The rate for large truckload fleets (more than $30 million in revenue) dropped from 103 percent in the first quarter to 85 percent in the second. That’s the lowest level in 10 years. Small-fleet turnover also fell, and the less-than-truckload turnover rate dropped to 6 percent, cutting itself in half and then some.

These numbers come from a period that, compared to recent experience, is like a waltz in the park. If carriers were tightening the belt in the face of a slowing economy, you can count on them to do so even more as credit dries up, and with it new construction and other spending as a whole.

Likewise, if drivers in the first half of 2008 were looking more closely than usual at how green the grass was before risking a jump, they’ll be even more inclined to learn to love their current partner, no matter how disappointing the relationship.

However bleak things look, you don’t necessarily have to settle for just getting by. The five standout owner-operators featured in this issue’s “Dream Hauls” story make it clear that it’s possible to rake in a lot of cash and not kill yourself doing it.

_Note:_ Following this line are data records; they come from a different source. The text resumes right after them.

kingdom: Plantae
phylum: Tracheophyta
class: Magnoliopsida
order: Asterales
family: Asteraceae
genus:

Jack Berghorst of Taunton, Minn., for example, has been averaging $3 a mile in revenue on all miles hauling wind-energy equipment, leaving him plenty to keep.

Like many of the high earners we’ve profiled in Overdrive, Berghorst, who’s leased to Daily Express since 1994, and others like him show that it’s smart business decisions – not hopping from carrier to carrier – that have advanced their careers.